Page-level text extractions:
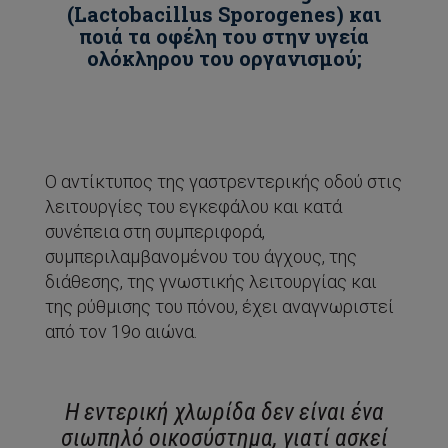
(Lactobacillus Sporogenes) και
ποιά τα οφέλη του στην υγεία
ολόκληρου του οργανισμού;
Ο αντίκτυπος της γαστρεντερικής οδού στις
λειτουργίες του εγκεφάλου και κατά
συνέπεια στη συμπεριφορά,
συμπεριλαμβανομένου του άγχους, της
διάθεσης, της γνωστικής λειτουργίας και
της ρύθμισης του πόνου, έχει αναγνωριστεί
από τον 19ο αιώνα.
Η εντερική χλωρίδα δεν είναι ένα
σιωπηλό οικοσύστημα, γιατί ασκεί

Your objective:
None of the pictures belongs in the answer, but all the entries must be repeated exactly.

Solution for this task:
(Lactobacillus Sporogenes) και
ποιά τα οφέλη του στην υγεία
ολόκληρου του οργανισμού;
Ο αντίκτυπος της γαστρεντερικής οδού στις
λειτουργίες του εγκεφάλου και κατά
συνέπεια στη συμπεριφορά,
συμπεριλαμβανομένου του άγχους, της
διάθεσης, της γνωστικής λειτουργίας και
της ρύθμισης του πόνου, έχει αναγνωριστεί
από τον 19ο αιώνα.
Η εντερική χλωρίδα δεν είναι ένα
σιωπηλό οικοσύστημα, γιατί ασκεί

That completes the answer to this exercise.